PHOTO: Peter Holderness
Being hit by a car is different then you’d expect. In movies or on the TV news – which always depict car (not pedestrian) wrecks – there is blood and chaos and instantaneous cacophony. Being hit by a car is more like a symphony – a slow build to deafening noise.
In 2003, I was hit by two cars. In a span of five months from January to June, I learned a lot about the impact of Motor City steel.
According to Transportation Alternatives, a New York City-based group that advocates on behalf of cyclists and pedestrians, an estimated 1.5 million New Yorkers have been hit by a car, and 30,000 killed, as of 1999. Each day, approximately 35 pedestrians are struck by autos in NYC. Since 1999, the rate of bicycle fatalities has nearly doubled.
But I wasn’t thinking about cars on the morning of Jan. 8. Descending from my long train ride, I was thinking about getting breakfast at the bagel place across the street.
As I walked in the crosswalk, a woman in a white convertible sideswiped me. As she turned, she stopped. But she crushed my foot with her tire.
The second instance was a classic case of rushing not to be late – I didn’t want to miss my friend’s literary reading. I had been hanging out with some bold biker friends lately. The first time I rode with them, I trailed lights behind. But a few Critical Mass rides embolden you – an evening utopia of simple, effective transportation. But that high doesn’t work without the masses.
I was very much alone on that dark Friday night when a van plowed into me.
Part of me just flew away when my body sailed through the air, flipped on the hood and drew cracked spider webs across the van’s windshield. If I hadn’t been wearing a helmet, I might be dead.
The guy who hit me flew out of his van and started bellowing, “Who is going to pay for this?”
All he had to deal with was a broken windshield. For me, no dollar amount could compensate for that long bumpy ambulance ride, feeling every Brooklyn pothole while tied tight to a stretcher. Nor can money replace my twisted spine, or my knee with its strange lumps and ongoing pain. Nor the fractures to my toes from the first accident.
I have spent hundreds of hours in physical therapy exercising my extremities, listening to smooth jazz as my Irish doctor alternates ice and heat. I know that no matter how many times I curl my toes or flex my back, I will develop premature arthritis.

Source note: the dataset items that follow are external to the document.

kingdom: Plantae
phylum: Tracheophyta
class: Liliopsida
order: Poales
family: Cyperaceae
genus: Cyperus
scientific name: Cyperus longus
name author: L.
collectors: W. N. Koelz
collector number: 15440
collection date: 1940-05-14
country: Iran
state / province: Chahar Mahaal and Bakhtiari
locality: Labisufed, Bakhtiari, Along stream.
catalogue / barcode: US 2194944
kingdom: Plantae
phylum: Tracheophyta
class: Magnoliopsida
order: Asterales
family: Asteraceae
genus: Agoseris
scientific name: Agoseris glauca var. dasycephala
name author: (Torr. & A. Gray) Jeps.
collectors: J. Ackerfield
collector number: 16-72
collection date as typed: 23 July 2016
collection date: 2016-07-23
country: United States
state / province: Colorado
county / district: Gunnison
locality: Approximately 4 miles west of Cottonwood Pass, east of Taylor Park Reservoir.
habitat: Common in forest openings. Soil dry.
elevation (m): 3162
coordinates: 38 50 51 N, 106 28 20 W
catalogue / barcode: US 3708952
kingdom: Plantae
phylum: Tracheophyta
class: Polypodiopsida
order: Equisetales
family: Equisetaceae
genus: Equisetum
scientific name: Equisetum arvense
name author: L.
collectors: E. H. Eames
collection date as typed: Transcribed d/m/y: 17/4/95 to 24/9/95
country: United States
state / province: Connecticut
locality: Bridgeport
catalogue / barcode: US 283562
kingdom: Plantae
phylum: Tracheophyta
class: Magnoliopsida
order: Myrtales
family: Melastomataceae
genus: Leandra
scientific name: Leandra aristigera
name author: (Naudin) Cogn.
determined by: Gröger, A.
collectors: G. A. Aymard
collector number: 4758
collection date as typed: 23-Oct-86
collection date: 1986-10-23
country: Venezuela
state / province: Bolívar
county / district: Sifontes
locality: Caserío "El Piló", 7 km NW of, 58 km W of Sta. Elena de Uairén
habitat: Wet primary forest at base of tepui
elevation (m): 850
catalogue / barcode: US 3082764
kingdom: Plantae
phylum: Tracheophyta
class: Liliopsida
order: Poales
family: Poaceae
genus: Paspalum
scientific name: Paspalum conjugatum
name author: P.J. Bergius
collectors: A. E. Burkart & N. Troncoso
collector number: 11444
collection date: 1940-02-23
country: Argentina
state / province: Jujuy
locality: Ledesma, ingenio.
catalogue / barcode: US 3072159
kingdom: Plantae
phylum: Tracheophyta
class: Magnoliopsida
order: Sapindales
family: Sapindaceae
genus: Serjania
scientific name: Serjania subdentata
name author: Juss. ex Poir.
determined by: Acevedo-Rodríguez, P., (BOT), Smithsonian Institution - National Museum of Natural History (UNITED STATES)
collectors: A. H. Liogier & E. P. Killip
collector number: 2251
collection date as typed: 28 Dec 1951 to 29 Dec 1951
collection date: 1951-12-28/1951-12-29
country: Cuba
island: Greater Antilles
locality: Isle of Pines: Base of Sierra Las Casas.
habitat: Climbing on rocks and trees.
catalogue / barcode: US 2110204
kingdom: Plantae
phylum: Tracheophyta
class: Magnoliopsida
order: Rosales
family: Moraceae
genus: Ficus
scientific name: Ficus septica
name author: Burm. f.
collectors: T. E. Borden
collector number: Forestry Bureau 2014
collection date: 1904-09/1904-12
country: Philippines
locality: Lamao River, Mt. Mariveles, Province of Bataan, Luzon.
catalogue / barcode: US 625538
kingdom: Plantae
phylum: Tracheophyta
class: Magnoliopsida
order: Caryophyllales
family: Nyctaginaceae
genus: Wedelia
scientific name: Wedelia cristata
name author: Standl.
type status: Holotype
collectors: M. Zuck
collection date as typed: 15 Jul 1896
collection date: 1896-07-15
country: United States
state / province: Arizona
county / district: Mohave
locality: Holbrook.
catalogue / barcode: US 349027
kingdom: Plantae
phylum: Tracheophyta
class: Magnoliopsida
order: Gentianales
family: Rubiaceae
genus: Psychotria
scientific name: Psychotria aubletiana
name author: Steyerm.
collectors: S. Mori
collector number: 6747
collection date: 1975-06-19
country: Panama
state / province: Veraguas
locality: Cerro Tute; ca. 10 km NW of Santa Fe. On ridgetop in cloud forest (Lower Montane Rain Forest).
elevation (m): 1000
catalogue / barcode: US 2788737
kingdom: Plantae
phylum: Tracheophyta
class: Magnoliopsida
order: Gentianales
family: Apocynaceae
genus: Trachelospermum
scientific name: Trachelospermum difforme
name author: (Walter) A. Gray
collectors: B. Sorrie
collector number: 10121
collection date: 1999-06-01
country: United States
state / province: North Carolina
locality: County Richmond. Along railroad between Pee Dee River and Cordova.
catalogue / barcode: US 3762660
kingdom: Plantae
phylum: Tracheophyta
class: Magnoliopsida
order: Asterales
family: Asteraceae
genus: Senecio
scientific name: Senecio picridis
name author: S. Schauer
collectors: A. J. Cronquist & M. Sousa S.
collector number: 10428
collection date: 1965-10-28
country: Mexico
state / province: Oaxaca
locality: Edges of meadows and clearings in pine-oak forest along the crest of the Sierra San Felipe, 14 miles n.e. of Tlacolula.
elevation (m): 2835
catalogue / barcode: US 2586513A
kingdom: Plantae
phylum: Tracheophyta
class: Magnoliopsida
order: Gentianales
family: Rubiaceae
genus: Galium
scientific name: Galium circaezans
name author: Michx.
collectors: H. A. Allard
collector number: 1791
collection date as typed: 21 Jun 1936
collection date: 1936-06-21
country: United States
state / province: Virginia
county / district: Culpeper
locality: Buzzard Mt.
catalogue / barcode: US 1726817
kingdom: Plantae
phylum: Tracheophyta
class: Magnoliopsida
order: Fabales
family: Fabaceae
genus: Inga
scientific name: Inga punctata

The insurance companies certainly don’t care about your pain and suffering. After a few months of treatment, it’s time for your “independent examination.” Under state no-fault law, the insurance company of whomever hit you foots your doctor’s bills – but only until it’s “medically necessary.”
My first medical examiner did nothing more than ask me to curl my toes. I did my best. He grunted and went to my chart. “Case closed,” he stamped. My physical therapy days were done.
No sum can make up for the feeling of being a victim of a licensed and socially condoned ineptitude on the part of drivers, and of an insurance industry that protects that ineptitude.
I’m not alone in this of course. New York has the highest number of pedestrian and cyclist deaths and injuries in the U.S. I have friends with broken collar bones, mild concussions, and steel bars in their legs.
Not to say that all drivers are rabid lunatics – and not to say it’s all their fault. Despite constituting 48 percent of traffic deaths, pedestrians received only 5 percent of all traffic safety dollars for 2000-2004, according to Transportation Alternatives. For every motorist death, $1,505,813 is allocated in annual safety dollars. Per pedestrian: $64,977. Per cyclist? Nothing.
And yet, alternative modes of transportation continue to survive and thrive. Subway ridership hit a 50-year high last year. More bikers rode to work over the East River bridges this year than ever. And the exuberant cries of Critical Mass are swelling.
But I don’t see the Department of Transportation – or Critical Mass – each time I hop on my bike or navigate a busy cross-walk. I see the faces of those who hit me. I see their cars and the permanent imprints they’ve left on my skin, my bones, and my psyche.